I remember talking to a pastor friend in his office one day and crying (which is weird because I’m not a crier) and saying, “I’m not interested in anything lately. Not work, not church, not reading. Nothing. And that’s terrifying.”
It’s terrifying to know you feel 100 percent not like yourself. That, on the contrary, a lazy, lifeless alien seems to have taken up residence within you.
As soon as I identified this particular terror, my pastor friend replied matter-of-factly, “You’re depressed.” Even though I’ve known for years I have chronic depression and know the symptoms and some of the triggers, this simple statement surprised me. It may always be jarring to have someone stop and see your condition for what it really is and say so.
“I mean, don’t get me wrong,” I said defensively. “I’m still going to work, church and all. I’m doing what I’ve gotta do.” (This is sometimes called high-functioning depression, I’ve learned.)
He shook his head. “I don’t want to see you just surviving. I want us to get you thriving.”
We wondered together for a few minutes what it would take to get me thriving. I wonder now, from the other side of the depression, what in fact it took to get me thriving (as I have been, gratefully, for months now). I wonder what it could take for others like me and maybe like you to get through this too.
From the other side, I see that, as St. Augustine writes in his “Confessions:” “Time does not stand still, nor are the rolling seasons useless to us, for they work wonders in our minds. They came and went from day to day, and by their coming and going implanted in me other hopes and other memories. Little by little, they sent me toward things that had earlier delighted me and before these my sorrow began to give ground.”
From the other side, I see at least three things stand in the valley between me and my depression like great, calm shields. From the other side, I see purpose peeking through in the work I believe God has called me to do. Purpose in the co-workers, clients or customers I could meet, the goods and services we could exchange, the relationships we could form, the daily little impacts we could make on the world, the bits of beauty we could build in the world.
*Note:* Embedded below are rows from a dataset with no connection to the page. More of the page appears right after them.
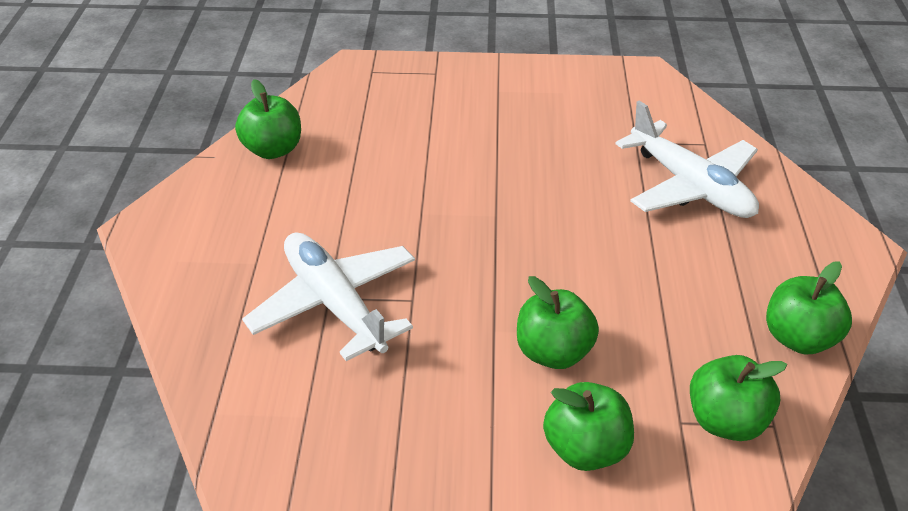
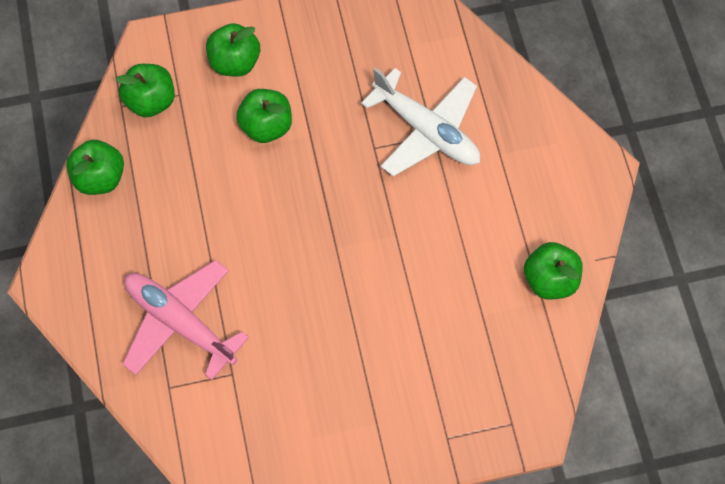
camera: 165 degrees right, 25 degrees up
white plane [615,101,759,218] -> pink plane [122,260,249,380]

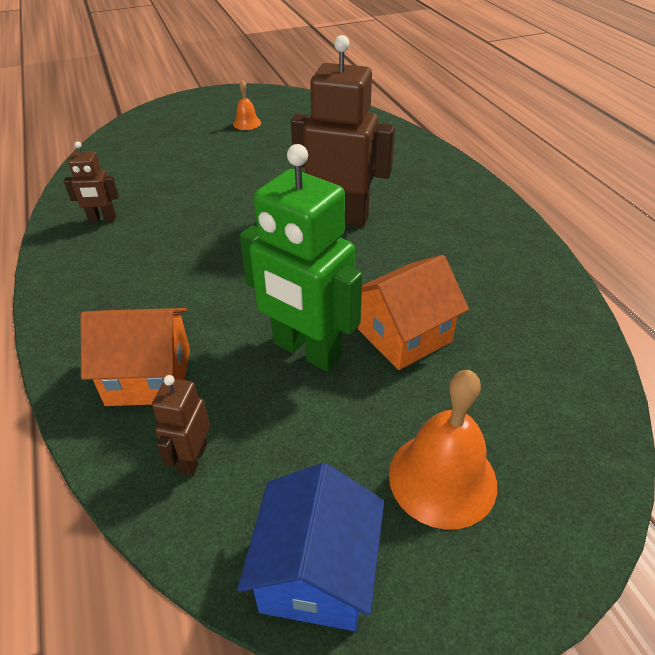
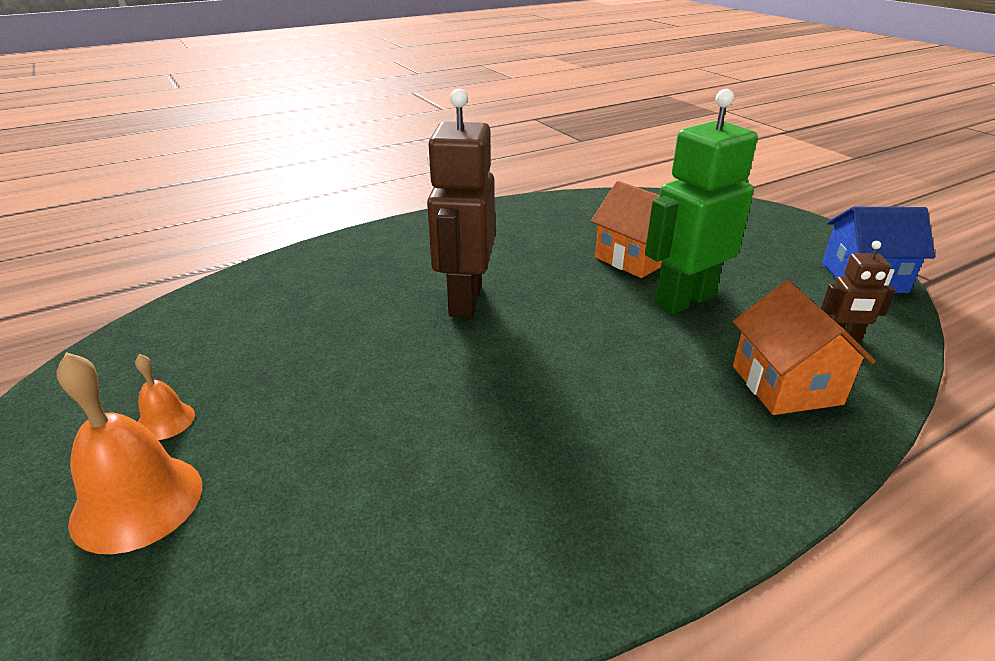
camera: 100 degrees left, 10 degrees down
brown robot [64,141,119,222] -> none
green robot [240,144,363,371] -> green robot turned 150 degrees counterclockwise [645,89,758,315]
orange bell [389,370,497,530] -> orange bell moved to [56,352,202,554]

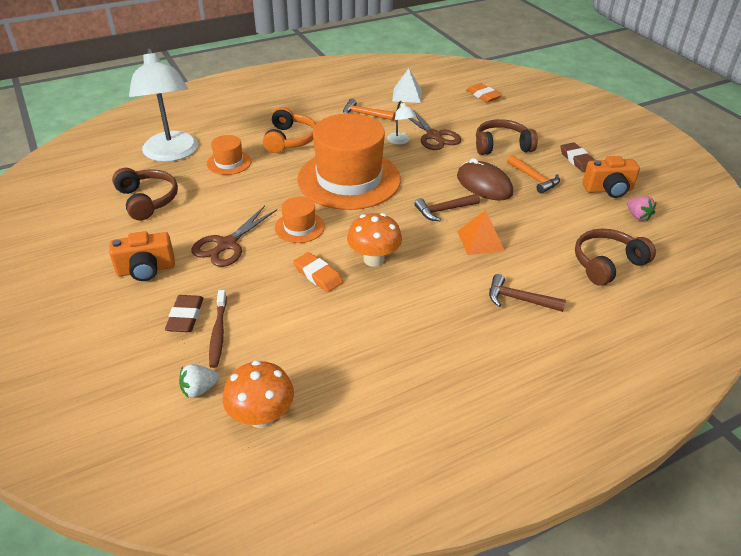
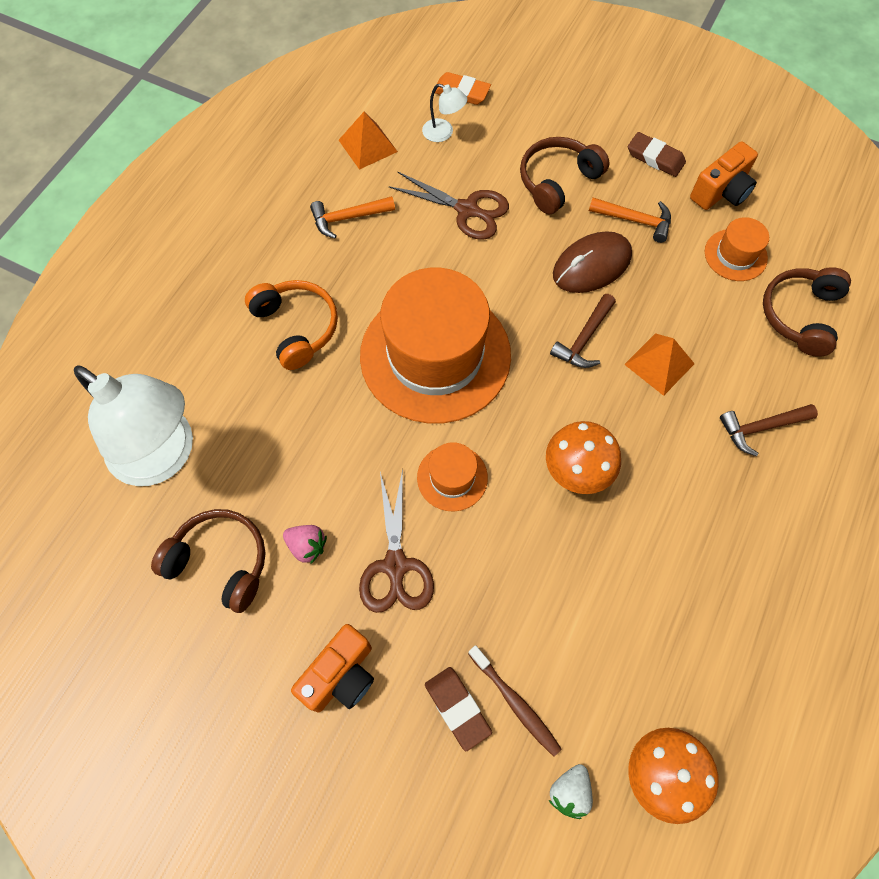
camera: 35 degrees left, 25 degrees up
orange hat [207,135,251,175] -> orange hat moved to [705,217,769,281]
orange eraser [293,252,343,292] -> none
white lamp [387,101,416,145] -> white lamp moved to [422,84,467,142]
white pyramid [392,68,422,103] -> orange pyramid [339,112,398,170]
brown mouse [457,158,513,200] -> brown mouse turned 45 degrees counterclockwise [553,231,632,293]
pink strawberry [627,196,656,221] -> pink strawberry moved to [283,525,327,564]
I see people who love me and are loved by me. People, like the pastor friend, who let me cry in his office. The therapist who asked annoying questions and got on my nerves but helped a little, I have to admit. The housemates who patiently lived with Depression for a couple months and even made her laugh sometimes, rather than living with their usual roommate.
In that passage from Augustine’s “Confessions,” it’s rather hard to tell (at least in English translations) what “they” refers to. It comes in the context of Augustine talking quite a bit about the consolation he received from friends, a consolation that helped him through a time of great grief. And I would agree with him that friends “came and went from day to day, and by their coming and going implanted in me other hopes and other memories.” They reminded me who I am, what I love, what I hope for and even, when hope seemed hard for me, what they hoped for me.
Finally, from the other side of depression, I see prayer happening. Prayers of others carrying me through, whether I realized it or not (because most of the time I didn’t realize it). And, finally, prayers of my own sneaking slowly back into the sleepless nights and the sleepy mornings, the healing of Lent and the healed-ness of Easter, seasons that quite literally paralleled the progression of my depression this year.
As Donald Miller says in “A Million Miles in a Thousand Years,” “It’s as though God is saying, ‘Write a good story, take somebody with you and let me help.’” If you or someone you know lives with depression, if you’re right in the thick of it and can’t even fathom the other side, hear that with me: Find purpose in your story. Take people with you. From the other side of depression, I promise: It will get better. It takes time. But it will get better.